Certa vez, fomos para uma cantoria com um amigo/irmão de Tio Joãozinho, o Assis de Berto, que parte da família é oriunda de Teixeira. Animado que era, ficou sabendo do evento na noite de um sábado e nos convidou para essa noitada no vizinho Itapetim, no outro lado da divisa estadual com Pernambuco. Ao todo eram oito pessoas e o dilema foi de quantos carros iriam. A época, as leis de trânsito eram menos rigorosas e Assis teve a ideia de levar três pessoas dentro de sua caminhonete D20 e o restante na carroceria, de preferência todos deitados para que não chamassem a atenção, e assim seguimos viagem.
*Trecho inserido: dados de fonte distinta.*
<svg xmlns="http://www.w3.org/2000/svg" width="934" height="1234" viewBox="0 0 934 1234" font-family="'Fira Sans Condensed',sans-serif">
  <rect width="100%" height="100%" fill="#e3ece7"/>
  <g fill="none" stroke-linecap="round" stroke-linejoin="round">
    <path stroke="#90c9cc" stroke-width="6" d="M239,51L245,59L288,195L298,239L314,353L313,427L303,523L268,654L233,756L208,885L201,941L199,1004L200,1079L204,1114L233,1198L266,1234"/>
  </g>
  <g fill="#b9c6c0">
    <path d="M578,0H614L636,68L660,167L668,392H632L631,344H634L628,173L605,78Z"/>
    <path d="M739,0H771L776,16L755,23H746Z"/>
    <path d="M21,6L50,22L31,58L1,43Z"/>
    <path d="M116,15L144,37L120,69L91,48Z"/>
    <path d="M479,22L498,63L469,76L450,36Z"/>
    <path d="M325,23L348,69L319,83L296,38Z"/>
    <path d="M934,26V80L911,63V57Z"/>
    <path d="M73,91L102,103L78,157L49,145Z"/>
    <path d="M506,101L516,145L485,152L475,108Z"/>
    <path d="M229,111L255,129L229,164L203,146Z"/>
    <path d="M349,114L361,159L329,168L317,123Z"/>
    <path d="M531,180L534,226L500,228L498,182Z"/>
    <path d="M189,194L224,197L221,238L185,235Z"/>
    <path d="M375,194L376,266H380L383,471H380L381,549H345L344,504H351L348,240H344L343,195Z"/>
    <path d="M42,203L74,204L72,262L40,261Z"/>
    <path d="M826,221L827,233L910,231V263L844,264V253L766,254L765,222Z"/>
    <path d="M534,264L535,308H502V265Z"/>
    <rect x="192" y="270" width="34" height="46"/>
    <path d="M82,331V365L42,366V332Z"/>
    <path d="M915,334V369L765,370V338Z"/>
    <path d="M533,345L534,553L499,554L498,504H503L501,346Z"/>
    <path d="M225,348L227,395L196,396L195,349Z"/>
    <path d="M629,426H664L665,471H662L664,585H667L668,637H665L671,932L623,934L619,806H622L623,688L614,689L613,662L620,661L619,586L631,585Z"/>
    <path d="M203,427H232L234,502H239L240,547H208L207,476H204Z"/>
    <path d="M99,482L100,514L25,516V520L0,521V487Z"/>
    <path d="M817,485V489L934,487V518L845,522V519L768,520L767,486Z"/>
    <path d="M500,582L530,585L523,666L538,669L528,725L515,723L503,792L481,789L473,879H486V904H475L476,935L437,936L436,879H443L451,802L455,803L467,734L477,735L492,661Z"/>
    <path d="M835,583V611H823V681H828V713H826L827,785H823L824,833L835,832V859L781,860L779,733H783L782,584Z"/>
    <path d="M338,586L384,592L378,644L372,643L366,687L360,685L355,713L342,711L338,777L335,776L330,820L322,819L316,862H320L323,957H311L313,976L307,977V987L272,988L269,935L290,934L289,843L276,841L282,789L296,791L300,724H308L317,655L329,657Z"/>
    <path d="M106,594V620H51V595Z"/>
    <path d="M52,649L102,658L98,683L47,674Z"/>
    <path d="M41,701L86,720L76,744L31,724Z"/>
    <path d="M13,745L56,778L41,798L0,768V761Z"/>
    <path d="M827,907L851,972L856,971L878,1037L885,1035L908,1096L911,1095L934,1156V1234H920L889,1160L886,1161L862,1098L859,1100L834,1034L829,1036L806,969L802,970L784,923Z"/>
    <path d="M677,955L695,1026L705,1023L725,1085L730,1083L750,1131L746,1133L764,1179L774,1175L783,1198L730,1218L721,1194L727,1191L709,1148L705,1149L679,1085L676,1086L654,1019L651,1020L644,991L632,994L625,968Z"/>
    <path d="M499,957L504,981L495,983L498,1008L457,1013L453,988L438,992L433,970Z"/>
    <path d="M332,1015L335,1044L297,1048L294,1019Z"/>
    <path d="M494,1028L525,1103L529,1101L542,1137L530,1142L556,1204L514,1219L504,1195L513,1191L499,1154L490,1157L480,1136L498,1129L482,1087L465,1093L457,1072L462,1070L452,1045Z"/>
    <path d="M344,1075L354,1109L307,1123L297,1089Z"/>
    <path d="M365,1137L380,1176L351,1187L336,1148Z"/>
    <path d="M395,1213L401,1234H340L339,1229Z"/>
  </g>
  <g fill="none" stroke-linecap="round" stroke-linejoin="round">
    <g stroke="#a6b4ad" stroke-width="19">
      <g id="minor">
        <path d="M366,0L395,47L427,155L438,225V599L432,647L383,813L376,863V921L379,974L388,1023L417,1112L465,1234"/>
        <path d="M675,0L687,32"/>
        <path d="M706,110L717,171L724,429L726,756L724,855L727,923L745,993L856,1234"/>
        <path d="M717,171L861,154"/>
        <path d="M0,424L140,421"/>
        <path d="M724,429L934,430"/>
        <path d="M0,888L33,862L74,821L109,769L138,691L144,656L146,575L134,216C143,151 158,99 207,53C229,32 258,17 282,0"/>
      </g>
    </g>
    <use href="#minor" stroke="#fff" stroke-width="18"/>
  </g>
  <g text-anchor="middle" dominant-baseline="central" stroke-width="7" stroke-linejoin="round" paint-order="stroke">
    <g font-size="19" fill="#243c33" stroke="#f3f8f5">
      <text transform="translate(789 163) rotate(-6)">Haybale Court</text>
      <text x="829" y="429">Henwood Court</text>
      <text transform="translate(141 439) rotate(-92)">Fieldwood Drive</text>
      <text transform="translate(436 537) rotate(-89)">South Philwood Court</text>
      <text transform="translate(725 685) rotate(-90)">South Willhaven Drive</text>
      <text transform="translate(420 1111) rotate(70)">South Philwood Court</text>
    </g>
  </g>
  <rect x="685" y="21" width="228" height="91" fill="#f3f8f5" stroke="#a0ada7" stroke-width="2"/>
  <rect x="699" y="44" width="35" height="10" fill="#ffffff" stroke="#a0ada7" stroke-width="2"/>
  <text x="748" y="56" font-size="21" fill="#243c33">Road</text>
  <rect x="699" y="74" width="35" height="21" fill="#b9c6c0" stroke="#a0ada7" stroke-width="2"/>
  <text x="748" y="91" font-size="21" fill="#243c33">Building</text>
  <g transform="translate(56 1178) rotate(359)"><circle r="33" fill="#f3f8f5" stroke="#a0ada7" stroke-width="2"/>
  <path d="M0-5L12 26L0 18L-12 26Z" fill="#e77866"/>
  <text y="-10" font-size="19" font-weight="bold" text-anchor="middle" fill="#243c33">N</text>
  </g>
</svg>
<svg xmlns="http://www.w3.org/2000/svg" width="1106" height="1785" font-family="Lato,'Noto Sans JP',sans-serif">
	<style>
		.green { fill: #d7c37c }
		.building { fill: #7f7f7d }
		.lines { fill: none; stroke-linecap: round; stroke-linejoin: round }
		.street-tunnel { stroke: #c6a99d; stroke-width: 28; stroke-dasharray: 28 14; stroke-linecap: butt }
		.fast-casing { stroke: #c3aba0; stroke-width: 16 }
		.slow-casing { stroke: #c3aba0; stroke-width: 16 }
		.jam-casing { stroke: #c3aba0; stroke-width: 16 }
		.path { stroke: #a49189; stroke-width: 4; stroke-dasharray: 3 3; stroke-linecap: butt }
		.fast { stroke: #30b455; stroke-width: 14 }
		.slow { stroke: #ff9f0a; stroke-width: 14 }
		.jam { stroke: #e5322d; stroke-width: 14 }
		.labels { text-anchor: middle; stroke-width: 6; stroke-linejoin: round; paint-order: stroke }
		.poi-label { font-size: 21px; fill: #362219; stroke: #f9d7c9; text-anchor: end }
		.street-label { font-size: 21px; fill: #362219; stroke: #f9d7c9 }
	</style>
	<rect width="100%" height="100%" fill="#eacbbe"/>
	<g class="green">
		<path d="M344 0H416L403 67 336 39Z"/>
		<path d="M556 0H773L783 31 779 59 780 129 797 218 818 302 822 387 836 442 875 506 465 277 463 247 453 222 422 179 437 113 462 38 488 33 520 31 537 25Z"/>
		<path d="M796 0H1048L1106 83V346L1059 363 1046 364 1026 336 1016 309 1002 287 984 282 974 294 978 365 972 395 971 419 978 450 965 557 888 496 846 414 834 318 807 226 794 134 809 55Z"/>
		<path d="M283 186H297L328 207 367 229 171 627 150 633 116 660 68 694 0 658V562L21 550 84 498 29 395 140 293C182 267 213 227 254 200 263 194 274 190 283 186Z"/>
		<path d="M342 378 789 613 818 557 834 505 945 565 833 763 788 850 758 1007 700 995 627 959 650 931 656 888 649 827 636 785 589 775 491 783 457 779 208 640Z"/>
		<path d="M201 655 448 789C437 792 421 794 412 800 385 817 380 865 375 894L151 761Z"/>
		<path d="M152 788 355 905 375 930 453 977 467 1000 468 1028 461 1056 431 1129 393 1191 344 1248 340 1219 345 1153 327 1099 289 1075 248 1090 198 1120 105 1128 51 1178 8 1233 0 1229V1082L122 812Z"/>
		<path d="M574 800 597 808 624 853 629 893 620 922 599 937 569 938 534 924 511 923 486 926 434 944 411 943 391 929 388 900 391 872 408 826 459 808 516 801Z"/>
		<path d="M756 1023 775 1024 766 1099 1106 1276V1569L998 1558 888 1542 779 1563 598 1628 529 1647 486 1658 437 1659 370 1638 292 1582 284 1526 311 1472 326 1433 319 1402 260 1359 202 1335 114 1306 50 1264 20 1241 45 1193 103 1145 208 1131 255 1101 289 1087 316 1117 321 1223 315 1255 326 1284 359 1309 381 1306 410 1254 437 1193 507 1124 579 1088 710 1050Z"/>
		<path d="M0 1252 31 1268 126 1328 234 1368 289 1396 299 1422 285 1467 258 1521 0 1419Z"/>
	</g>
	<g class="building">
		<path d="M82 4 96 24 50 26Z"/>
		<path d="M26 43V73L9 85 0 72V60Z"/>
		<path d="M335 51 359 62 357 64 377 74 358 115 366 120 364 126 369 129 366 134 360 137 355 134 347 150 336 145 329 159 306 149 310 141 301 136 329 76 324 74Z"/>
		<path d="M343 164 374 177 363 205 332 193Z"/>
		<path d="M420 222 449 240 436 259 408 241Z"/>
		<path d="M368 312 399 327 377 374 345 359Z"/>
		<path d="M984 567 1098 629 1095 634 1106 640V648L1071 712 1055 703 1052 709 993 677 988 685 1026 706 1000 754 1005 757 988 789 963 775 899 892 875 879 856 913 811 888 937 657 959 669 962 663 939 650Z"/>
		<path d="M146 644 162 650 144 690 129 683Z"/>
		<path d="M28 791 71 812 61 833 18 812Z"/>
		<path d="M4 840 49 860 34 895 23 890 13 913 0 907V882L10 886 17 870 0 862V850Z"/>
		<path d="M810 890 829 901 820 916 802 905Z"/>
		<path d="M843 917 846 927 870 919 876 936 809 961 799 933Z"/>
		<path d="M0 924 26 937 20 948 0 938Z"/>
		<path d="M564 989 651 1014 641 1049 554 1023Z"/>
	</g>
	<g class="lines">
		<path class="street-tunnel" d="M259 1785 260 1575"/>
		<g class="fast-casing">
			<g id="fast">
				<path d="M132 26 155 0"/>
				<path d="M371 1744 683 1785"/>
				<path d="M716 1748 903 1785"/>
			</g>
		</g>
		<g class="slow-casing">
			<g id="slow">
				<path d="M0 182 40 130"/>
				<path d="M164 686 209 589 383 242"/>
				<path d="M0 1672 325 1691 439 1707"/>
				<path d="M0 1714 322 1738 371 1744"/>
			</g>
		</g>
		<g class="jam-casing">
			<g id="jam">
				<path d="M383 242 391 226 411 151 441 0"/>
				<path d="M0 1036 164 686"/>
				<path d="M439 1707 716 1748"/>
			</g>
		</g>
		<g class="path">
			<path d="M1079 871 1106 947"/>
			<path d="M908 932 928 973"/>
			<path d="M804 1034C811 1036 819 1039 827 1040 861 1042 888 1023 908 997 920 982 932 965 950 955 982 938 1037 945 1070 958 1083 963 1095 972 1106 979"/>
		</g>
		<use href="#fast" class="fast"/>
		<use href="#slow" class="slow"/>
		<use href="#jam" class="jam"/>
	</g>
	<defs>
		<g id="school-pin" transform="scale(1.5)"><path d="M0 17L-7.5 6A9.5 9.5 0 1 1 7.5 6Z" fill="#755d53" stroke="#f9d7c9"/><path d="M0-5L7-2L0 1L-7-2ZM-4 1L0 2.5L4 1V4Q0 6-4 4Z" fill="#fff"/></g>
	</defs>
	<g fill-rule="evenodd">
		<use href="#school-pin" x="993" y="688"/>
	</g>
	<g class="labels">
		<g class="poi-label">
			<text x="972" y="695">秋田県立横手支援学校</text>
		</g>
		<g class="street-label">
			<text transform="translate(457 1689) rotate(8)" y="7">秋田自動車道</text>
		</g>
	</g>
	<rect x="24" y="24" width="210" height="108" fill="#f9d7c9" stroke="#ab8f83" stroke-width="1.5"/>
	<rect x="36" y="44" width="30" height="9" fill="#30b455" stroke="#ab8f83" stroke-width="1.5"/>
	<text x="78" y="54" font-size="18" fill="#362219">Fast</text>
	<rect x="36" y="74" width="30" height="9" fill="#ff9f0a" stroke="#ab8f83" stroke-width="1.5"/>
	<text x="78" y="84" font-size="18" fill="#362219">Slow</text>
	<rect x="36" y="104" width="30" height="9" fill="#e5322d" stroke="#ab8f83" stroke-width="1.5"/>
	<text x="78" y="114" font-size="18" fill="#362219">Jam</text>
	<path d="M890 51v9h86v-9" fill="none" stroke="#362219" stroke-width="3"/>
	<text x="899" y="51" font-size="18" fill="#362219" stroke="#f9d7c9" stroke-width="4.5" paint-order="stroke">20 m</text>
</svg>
Na carroceria fui com um primo, nós dois com nossas namoradinhas e uma amiga. O caminho entre municípios era de um calçamento que não dava confiança, para lá e para cá na pista livrando os buracos, de braços dados, sentíamos o perfume um do outro. Nos enamorávamos. Alguns beijinhos que dávamos, pareciam estrelas, daquelas mesmas do céu estrelado nos cintilando de paixão, o que me fez, hoje, lembrar os versos do poeta Mauro Luna: “Sob este céu, sobre esta Serra/ Da Borborema, onde transluz/ O luar, banhando a minha terra,/ Um sonho de oiro me seduz...”.
Na entrada de Itapetim, tomamos o rumo de uma fazenda onde o evento se desenrolaria. Mais alguns minutos e chegamos. Ajudamos as meninas a descerem da carroceria, isso no terreiro da fazenda iluminado por gambiarras e uma fogueira que esquentava aquela noite fria do chapadão da Borborema. Um dos poetas repentistas lembro bem que se chamada Louro Branco, achei muito curioso o seu nome, o que fez a tinta do tempo escrever em minha memória.
Da fazenda não me recordo o nome, sei que seu dono era muito respeitado e seus ancestrais povoavam aquelas terras por quase dois séculos. Muito bem cuidada, tinha um belo jardim de onde eu colhi uma rosa cheirosa que só ela e dei à flor da minha noite, que sorriu e me beijou. Com meu blusão jeans escuro tentei aparar seu frio e a poesia dava o tom. Em um braseiro, um quarto de boi e um bode despertavam nosso apetite. Uma dose de cachaça (só uma) tomava com gosto.
Voltamos perto da meia-noite muito felizes. Na carroceria, ela confiou sua cabeça ao meu ombro e dormiu um soninho. Em Teixeira, deitado em uma cama com colchão de palha, às vezes punha o braço por debaixo do travesseiro tentando reviver na mente aquela paixão primaveril. Tem dois dias que da minha varanda vi um céu tão reluzente e estrelado que com ele trouxe ao presente reminiscências que jaziam no fundo da alma.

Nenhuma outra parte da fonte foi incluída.